↓↓↓
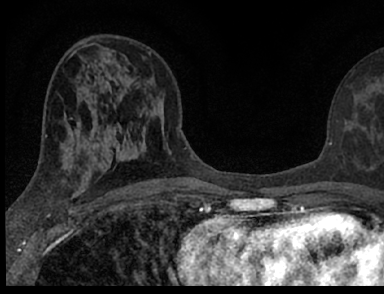
Breast MRI (dynamic contrast-enhanced), one axial slice. Slice 38 of 66 in the series (ordered by position). Cropped to one breast. Dynamic contrast-enhanced series, time point 2 of 7 at this slice position (early post-contrast). 1.5 T. TE 3.1 ms, TR 6.4 ms. 2.4 mm slice thickness. 384 × 294 image matrix, field of view 195 × 149 mm. Female patient.
Structures marked on this image (semi-automatic segmentation, software-assisted and operator-edited):
- enhancing-tissue mask used for the functional tumour volume (all voxels passing the contrast-enhancement thresholds inside the analysis volume; usually the tumour): bounding box [x1, y1, x2, y2] px = [104, 117, 372, 182]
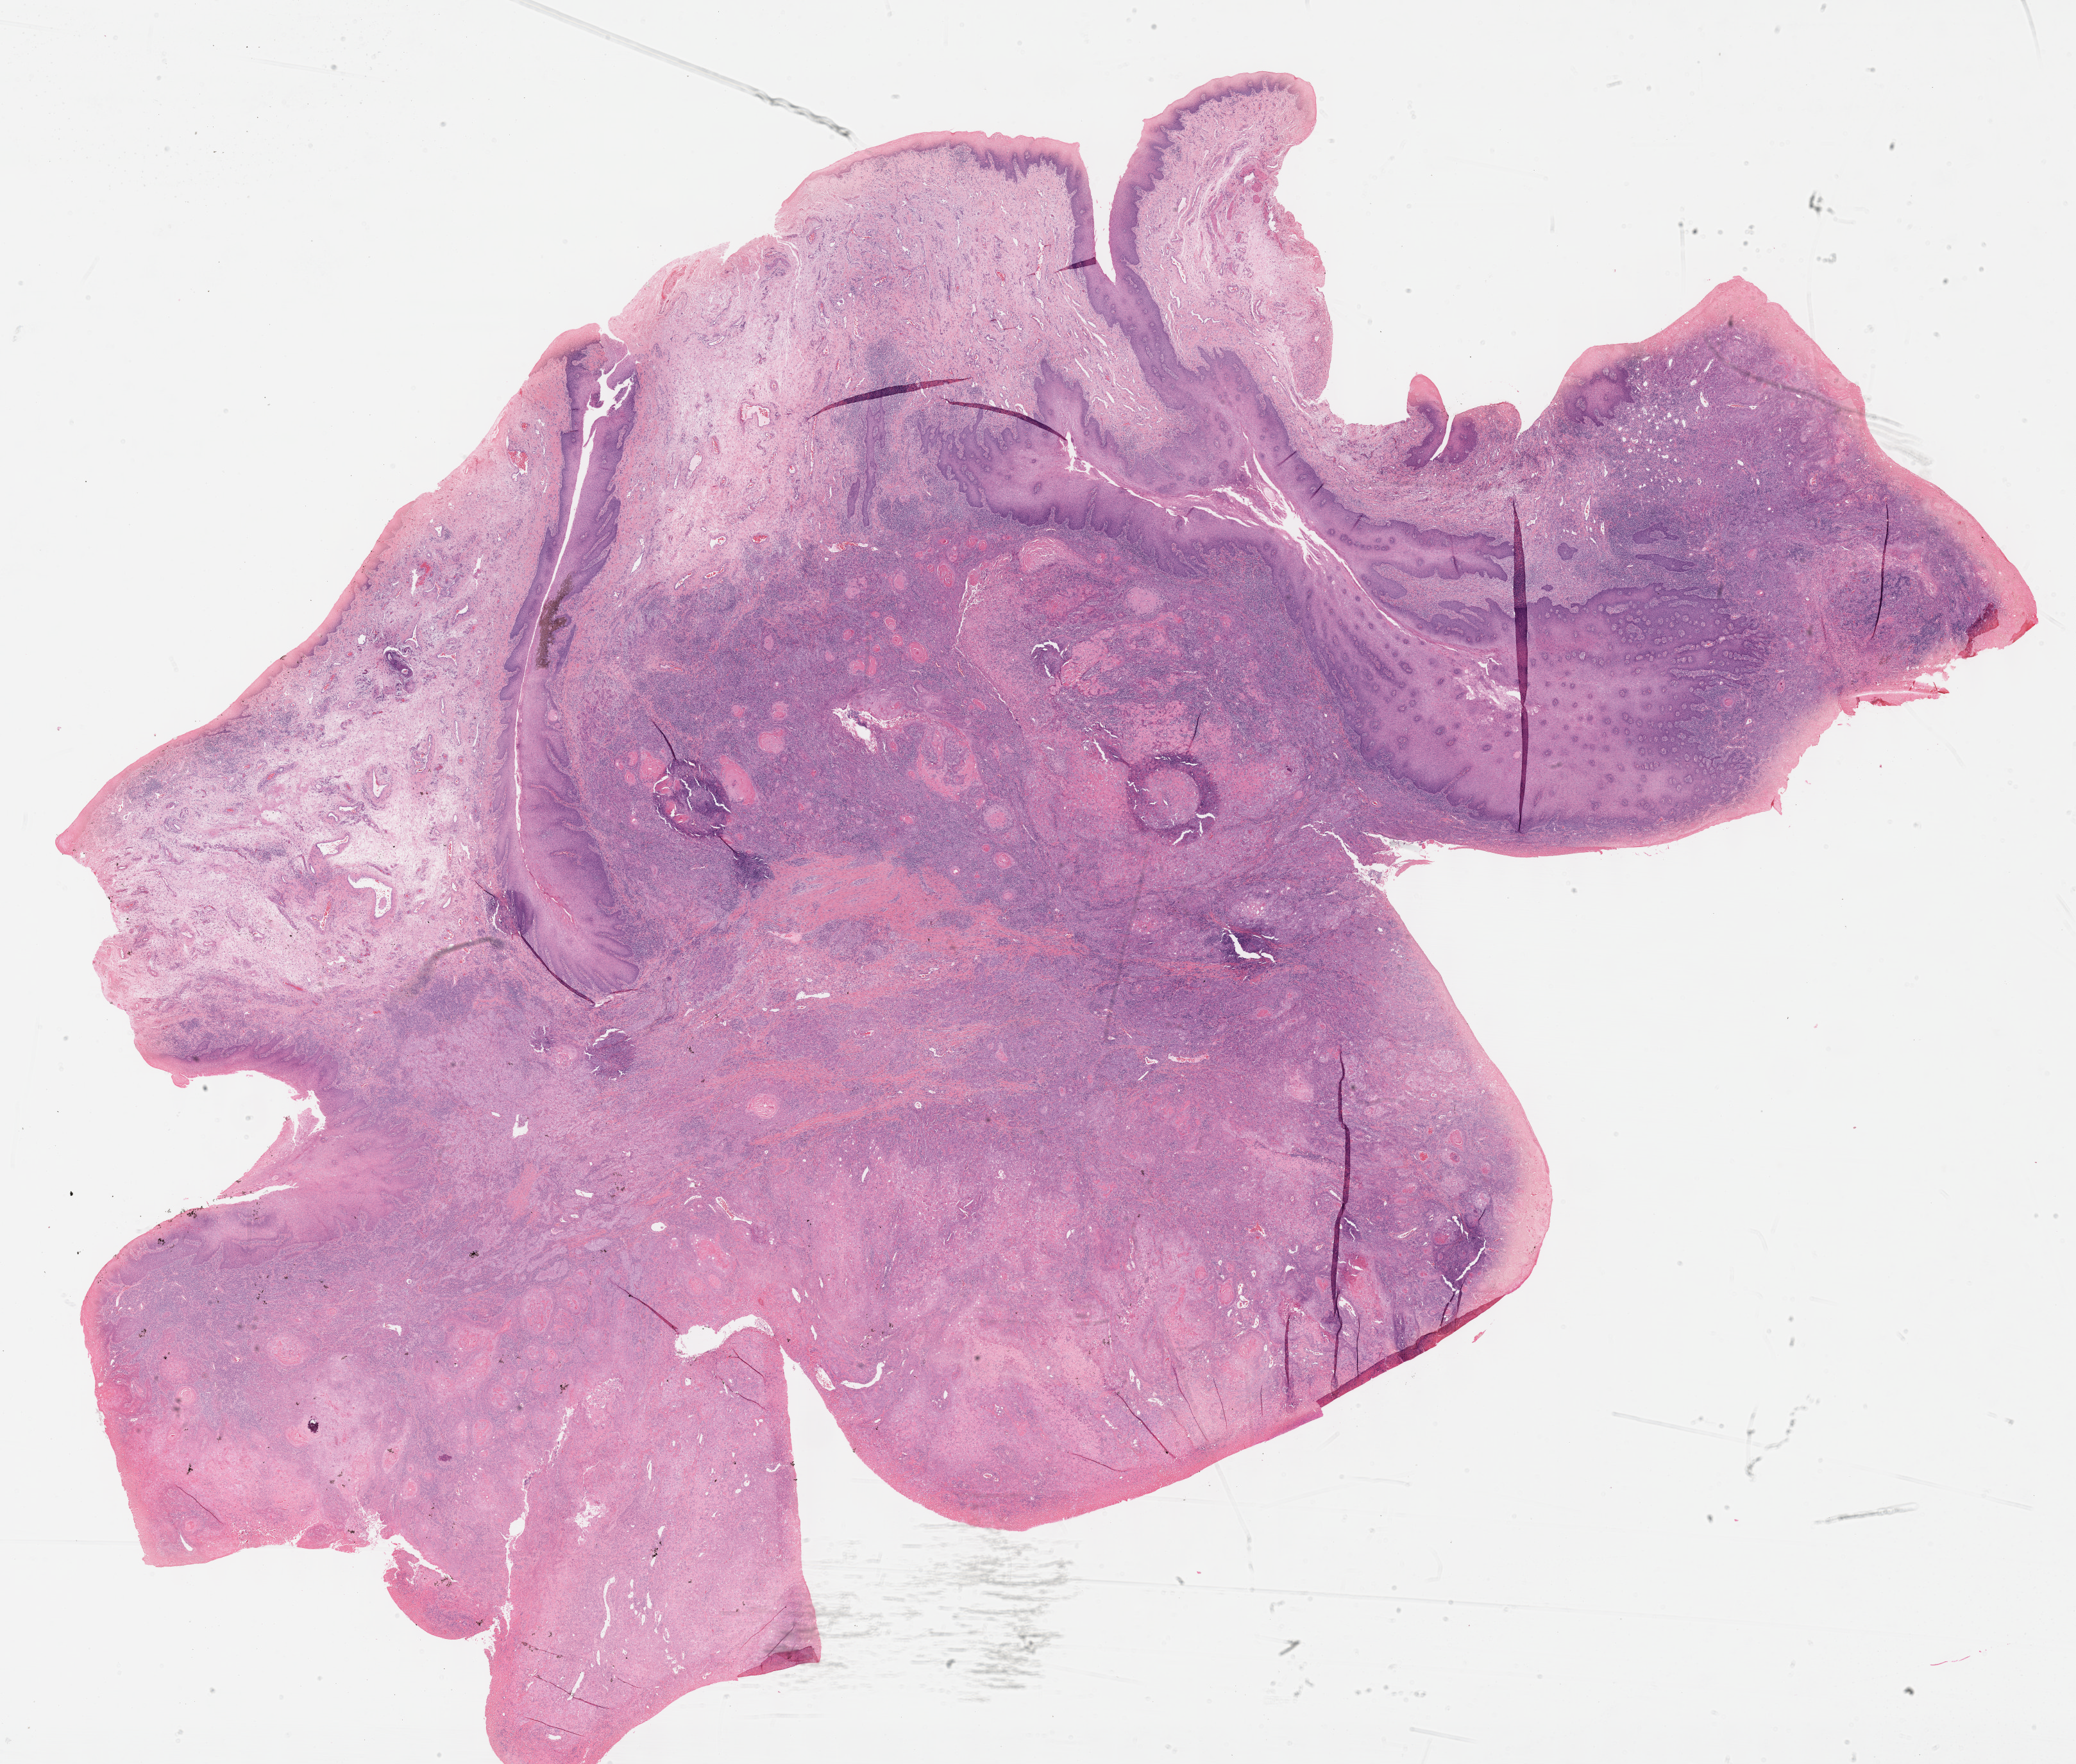
Hematoxylin and eosin (H&E) stained whole-slide image, shown as a low-resolution overview of the whole scanned area (about 26.2 x 22.2 mm). FFPE section. Head and neck, primary tumour sample. Male, age 74 years at initial diagnosis. Histologic grade: G2 (moderately differentiated).
AJCC pathologic stage: IVA (7th edition). TNM: T4a N2c. Diagnosis: Squamous cell carcinoma, NOS.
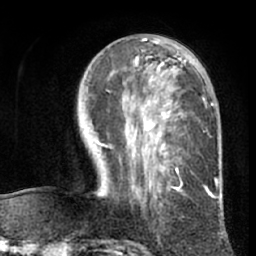
Breast MRI (dynamic contrast-enhanced), one axial slice; slice 32 of 66 in the series (ordered by position); cropped to one breast; dynamic contrast-enhanced series, time point 2 of 7 at this slice position (early post-contrast); 1.5 T; TE 3 ms, TR 6.2 ms; 2.4 mm slice thickness; 256 × 256 image matrix, field of view 170 × 170 mm. Female patient.
Structures marked on this image (semi-automatic segmentation, software-assisted and operator-edited):
- enhancing-tissue mask used for the functional tumour volume (all voxels passing the contrast-enhancement thresholds inside the analysis volume; usually the tumour): bounding box [x1, y1, x2, y2] px = [100, 40, 219, 199]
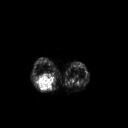
FDG PET of an extremity soft-tissue mass (from a PET/CT study), one axial slice; slice 171 of 267 in the series (ordered by position); 3.27 mm slice thickness; 128 × 128 image matrix, field of view 500 × 500 mm. Female patient, age 62 years. From the clinical record (not read from this slice): histological type: liposarcoma; site of the primary tumour: right thigh.
Annotated regions visible in this slice (expert contour drawn on MRI and transferred to this co-registered scan by the dataset authors):
- gross tumour volume (mass): bounding box (x1, y1, x2, y2) in pixels: (37, 75, 55, 91)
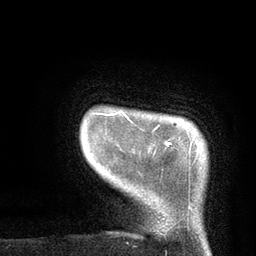
Breast MRI, one axial slice; slice 8 of 80 in the series (ordered by position); cropped to one breast; dynamic contrast-enhanced series, time point 2 of 7 at this slice position (early post-contrast); 3 T; TE 2.1 ms, TR 4.8 ms; 2 mm slice thickness; 256 × 256 image matrix. Female patient.
Outlined on this slice (semi-automatically segmented with operator editing):
- enhancing-tissue mask used for the functional tumour volume (all voxels passing the contrast-enhancement thresholds inside the analysis volume; usually the tumour): bounding box [x1, y1, x2, y2] px = [95, 113, 171, 154]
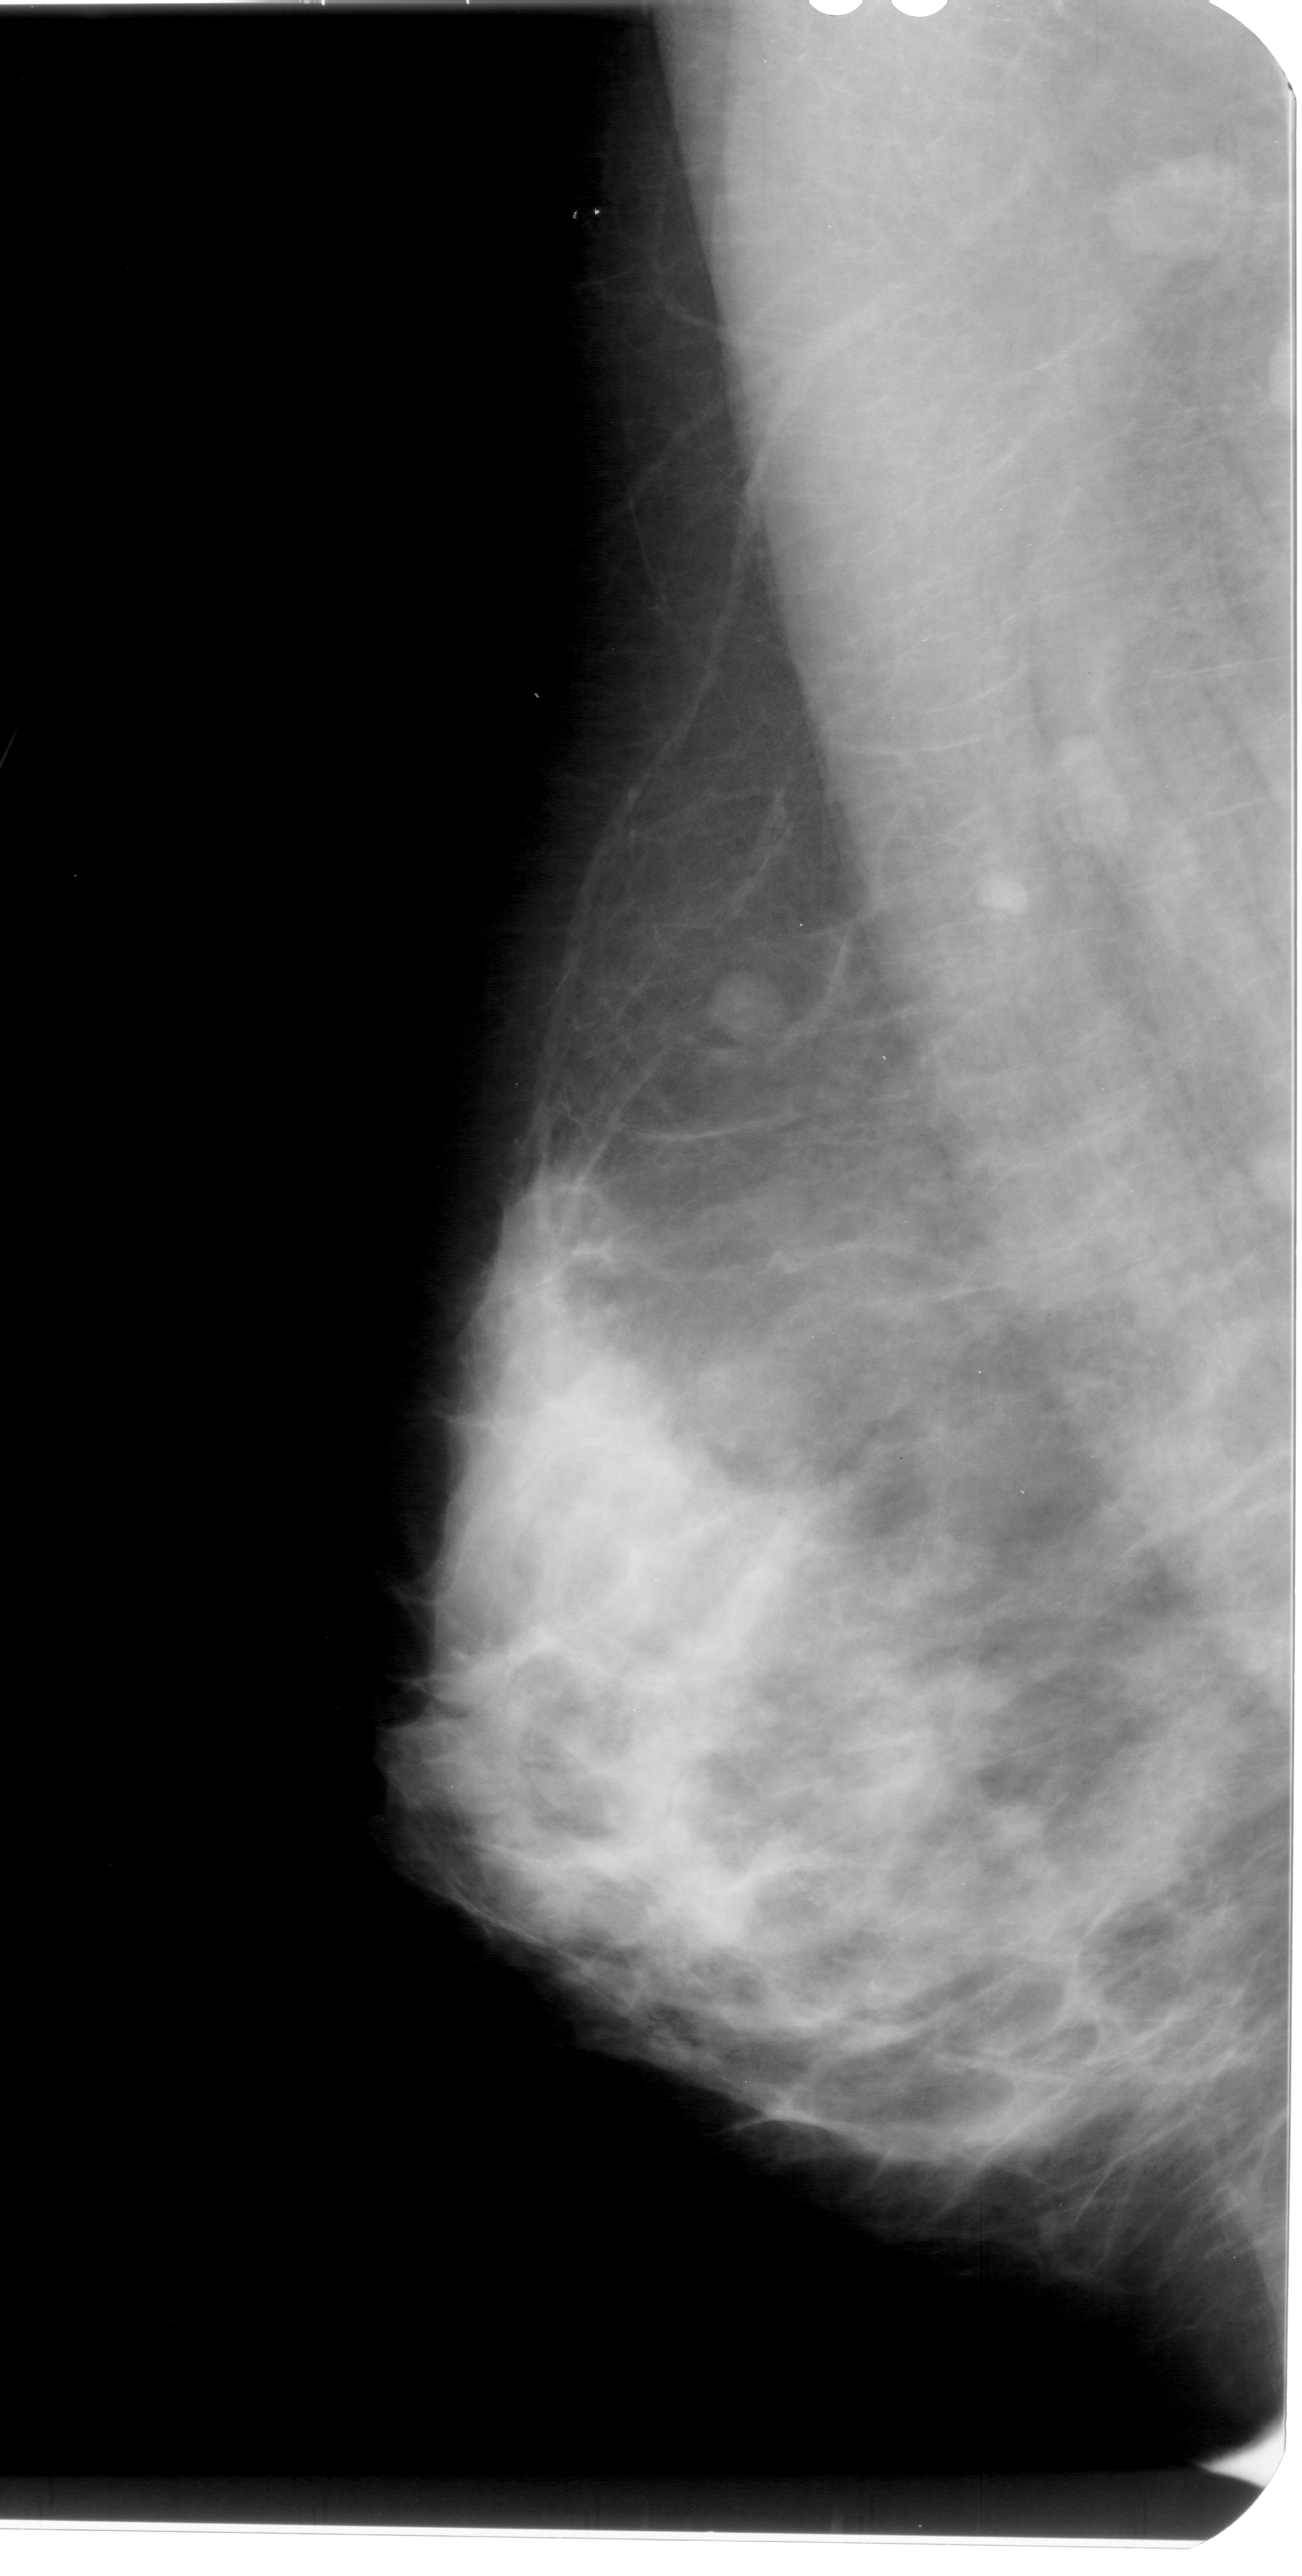
Mammogram (digitized film); left breast; mediolateral oblique (MLO) view; BI-RADS breast density category 4 (scale 1–4).
Calcifications, morphology amorphous, distribution clustered; BI-RADS assessment category 4; pathology result (as recorded, not read from the image): benign.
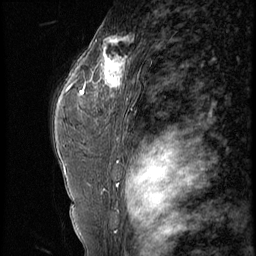
Breast MRI (dynamic contrast-enhanced), one sagittal slice. Position 40 of 56 along the scan axis. 4 images stored at this slice position (order not interpretable as contrast timing). 1.5 T. TE 4.2 ms, TR 9 ms. 256 × 256 image matrix. Female patient, age 44 years. Case-level facts recorded for this patient, not image findings: setting: breast cancer imaged before/during neoadjuvant chemotherapy; receptor status: triple-negative.
Annotated regions visible in this slice (semi-automatically segmented with operator editing):
- analysis volume of interest (the breast-tissue region the enhancement analysis was run in; not a lesion): bounding box [x1, y1, x2, y2] px = [87, 28, 132, 99]
- tumour enhancement mask (voxels above the 140 % enhancement threshold inside the analysis volume of interest): [87, 35, 129, 88]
↑↑↑
**What is required:** In the records above, find the line containing "40, 219, 199]" and output every line from the first through that one, exactly, omitting pictures.

**Answer below:**
Breast MRI (dynamic contrast-enhanced), one axial slice. Slice 38 of 66 in the series (ordered by position). Cropped to one breast. Dynamic contrast-enhanced series, time point 2 of 7 at this slice position (early post-contrast). 1.5 T. TE 3.1 ms, TR 6.4 ms. 2.4 mm slice thickness. 384 × 294 image matrix, field of view 195 × 149 mm. Female patient.
Structures marked on this image (semi-automatic segmentation, software-assisted and operator-edited):
- enhancing-tissue mask used for the functional tumour volume (all voxels passing the contrast-enhancement thresholds inside the analysis volume; usually the tumour): bounding box [x1, y1, x2, y2] px = [104, 117, 372, 182]
Hematoxylin and eosin (H&E) stained whole-slide image, shown as a low-resolution overview of the whole scanned area (about 26.2 x 22.2 mm). FFPE section. Head and neck, primary tumour sample. Male, age 74 years at initial diagnosis. Histologic grade: G2 (moderately differentiated).
AJCC pathologic stage: IVA (7th edition). TNM: T4a N2c. Diagnosis: Squamous cell carcinoma, NOS.
Breast MRI (dynamic contrast-enhanced), one axial slice; slice 32 of 66 in the series (ordered by position); cropped to one breast; dynamic contrast-enhanced series, time point 2 of 7 at this slice position (early post-contrast); 1.5 T; TE 3 ms, TR 6.2 ms; 2.4 mm slice thickness; 256 × 256 image matrix, field of view 170 × 170 mm. Female patient.
Structures marked on this image (semi-automatic segmentation, software-assisted and operator-edited):
- enhancing-tissue mask used for the functional tumour volume (all voxels passing the contrast-enhancement thresholds inside the analysis volume; usually the tumour): bounding box [x1, y1, x2, y2] px = [100, 40, 219, 199]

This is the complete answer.